With one swing of his sword, he cut off Cu Chulainn’s head and as this happened there was a colossal flash of light, known as ‘hero-light’ which surrounded the dead body. At the same time, Cu Chulainn’s up stretched arm released his sword which fell. As it did so it cut off Lugaid’s hand. The ‘hero’s light’ remained until one of the opposing army cut off Cu Chulainn’s sword arm.
One of Cu Chulainn’s best friends, Conall Cernach had sworn that if Cu Chulainn died before him he would avenge his death before sunset of the same day. He pursued and cornered Lugaid but when he discovered that he had lost his hand he agreed to fight him with one hand tucked into his belt.
The fight continued for some time and was equally balanced until Lugaid’s horse bit a large portion out of his owner’s side causing his instant death. Lugaid’s head was taken back to Tara with the body of Cu Chulainn.
So there you have it – Cu Chulainn – my childhood hero. The immense pleasure these stories used to give me as a child on cold winter nights in front of the fire is immeasurable. Even typing them today rekindled that enjoyment.

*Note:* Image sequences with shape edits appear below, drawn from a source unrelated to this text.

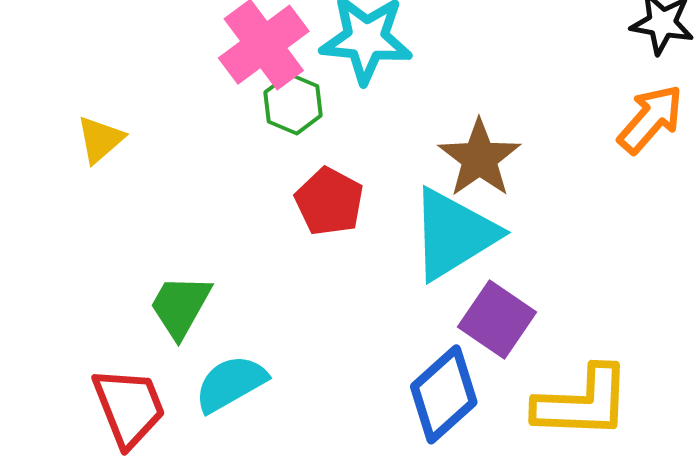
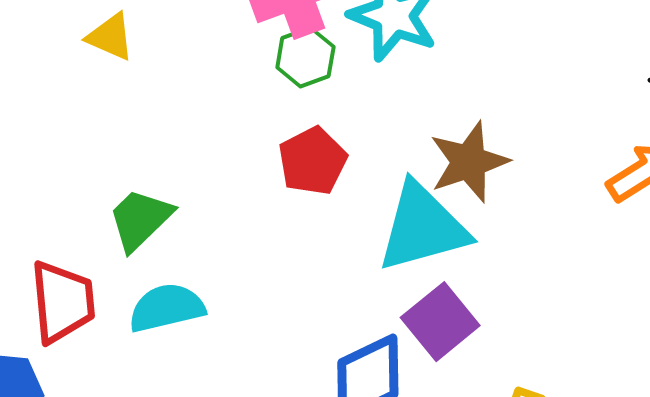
yellow triangle: (100, 139) -> (110, 37), turned 48

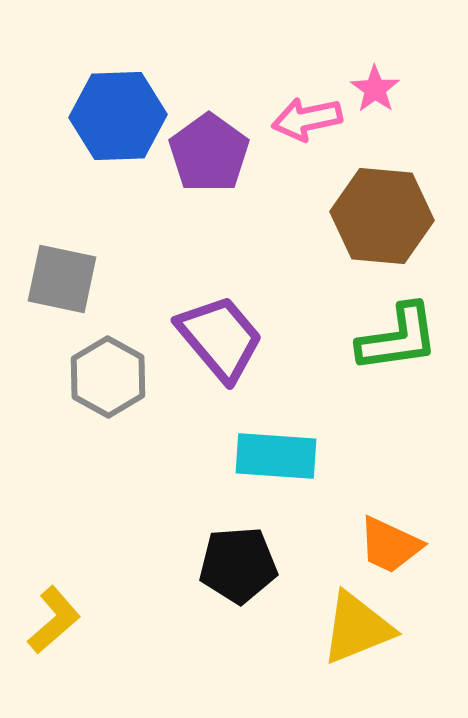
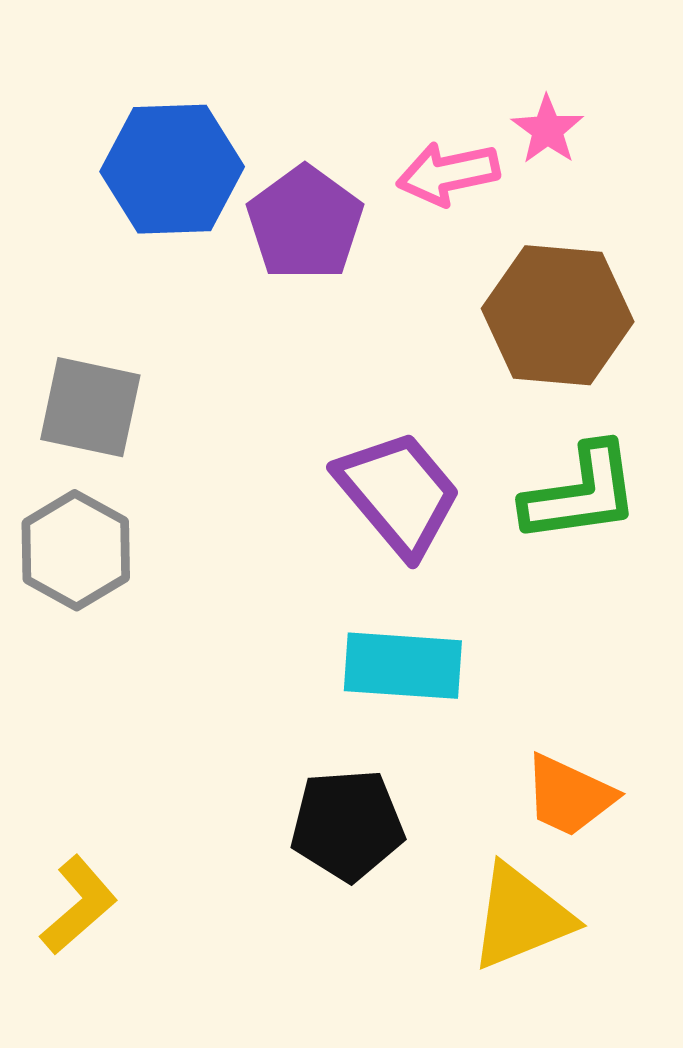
purple trapezoid: (220, 338) -> (398, 493), moved
gray hexagon: (108, 377) -> (76, 550), moved

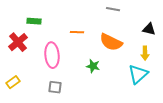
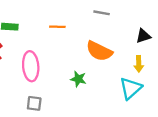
black triangle: (149, 29) -> (143, 36), turned -32
orange line: (77, 32) -> (57, 27), moved

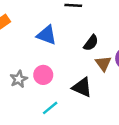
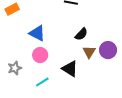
blue triangle: (47, 35) -> (37, 33), moved
gray star: (19, 79) -> (15, 68), moved

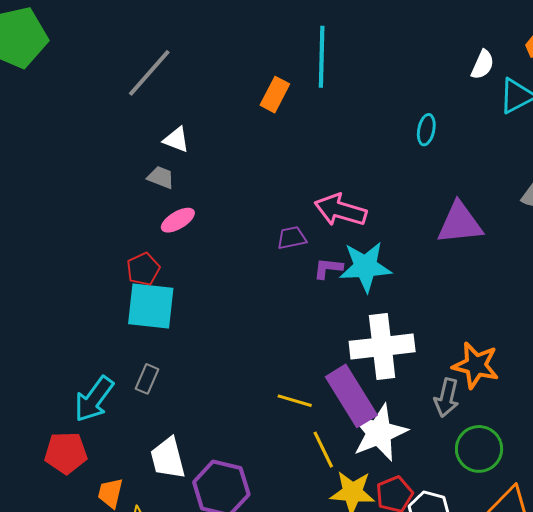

Finally, there is little doubt that there are similarities between this myth and other such stories from all over the world. I like to think that the others were copied from the Irish as many of the stories I told are recorded in old Irish illuminated manuscripts hundreds of years old.
One such surviving manuscript, The Book of Leinster, written by monks in the 11th or 12th century, ends with a colophon in Latin which says:
‘But I, who have written this story, or rather this fable, give no credence to the
various incidents related in it. Some things in it are the deceptions of demons,
other poetic figments; some are probable, others improbable; whilst
still others are intended for the delectation of foolish men….’
There is a statue depicting the death of Cu Chulainn situated in the General Post Office in O’Connell Street, Dublin……the scene of the Easter Uprising in 1916.